▶ _WORK TO COMPLETE_:
[A] Reproduce the part of the aquarium cycling discussion starting with "But if you use" and going on through "stock of fish.".
[B] Resume the forum discussion on cycling a new aquarium from the point where it stops.

▶ _TEXT PASSAGE_:
I have always used small filter bags of gravel, tansfered to a new tank, as my method. With no ammonia at all. Never a problem.

It is not true that most of the bacteria reside in the filter. People often think this because of the large surface area in the filter material, but the surface area of the gravel is enormous and is coated with bacteria. A bag of gravel has more than enough bateria to hand 2 small fish.

If one adds conditioned gravel and a couple of fish to a new tank, there will be no spikes in ammonia or nitrite.

But if you use gravel and ammonia with no fish, you are actually taking a step backward, because it is unwise to add the fish while you are using ammonia.

Why not just add 2 fish and the gravel.

Many aquarists seem to make things harder than they need to be.

The fishless cycling method is great, but was originally intended to seed an aquarium to the point where you could add a full stock of fish.

All this ammonia and water testing seems like mental masturbation to me. Why not keep things simple.
 
RustyRay said:
Why not keep things simple.

Probably because it's more of a pain in the butt to add fish over a long period of time than it is to add them all in one shot. Who wants to run back and forth to the LFS over a period of several weeks if you don't have to?

Also, from what I've been reading, fishless cycling only requires you to do one big water change at the end. With fishy cycling, you have to monitor the levels constantly and do frequent water changes while your bacteria colonies grow to a level large enough to accomodate the current level of fish. Plus, you're probably going to stress out a little more doing a fishy cycle because if you screw up and let ammonia levels get too high, you could lose your fish.
 
phoenix said:
I sent my wife to Wal-Mart to pick up the clear ammonia. I guess it must be different out where I am. Ingredients: Ammonium Hydroxide and SURFACTANT.

Mine just had "ammonia, water and chelating agent"

▶ _MATERIAL SHOWN_:
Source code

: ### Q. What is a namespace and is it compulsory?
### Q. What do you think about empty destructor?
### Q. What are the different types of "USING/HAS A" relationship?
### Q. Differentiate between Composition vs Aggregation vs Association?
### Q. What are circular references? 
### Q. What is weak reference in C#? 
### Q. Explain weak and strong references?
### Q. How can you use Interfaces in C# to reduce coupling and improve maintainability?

▶ _RESPONSE LIST_:
[A]
But if you use gravel and ammonia with no fish, you are actually taking a step backward, because it is unwise to add the fish while you are using ammonia.

Why not just add 2 fish and the gravel.

Many aquarists seem to make things harder than they need to be.

The fishless cycling method is great, but was originally intended to seed an aquarium to the point where you could add a full stock of fish.

[B]
If "It is not true that most of the bacteria reside in the filter.", then why is It that I can take a filter from an established tank, put it on a new tank, add the fish from the prior tank, and have no detectable ammonia or nitrite? But if I then add fish to old tank with a newly set filter, I have a fishy cycle with ammonia and nitrite detectable over an extended period? Or if I "cycle" that new filter fishlessly on an empty tank, I can move it to another new tank, add fish, and have no ammonia or nitrite detectable?

My experience is exactly the opposite of that quoted. Most of my nitrification occurs in the filters on my tanks, not in the gravel. This has been confirmed many timea on my tanks.
 
Probably because it's more of a pain in the butt to add fish over a long period of time than it is to add them all in one shot. Who wants to run back and forth to the LFS over a period of several weeks if you don't have to?

not to mention that if you add all your fish at once, and they get some kind of illness, you only have to treat once, instead of QT'ing new fish every time for a month and having to deal with the hassle of maintaining that tank as well. Of course, you could always just throw in the new fish every couple weeks and keep your fingers crossed that they aren't carrying any diseases.

RustyRay - exactly what types of filtration and other tank equipment do you use?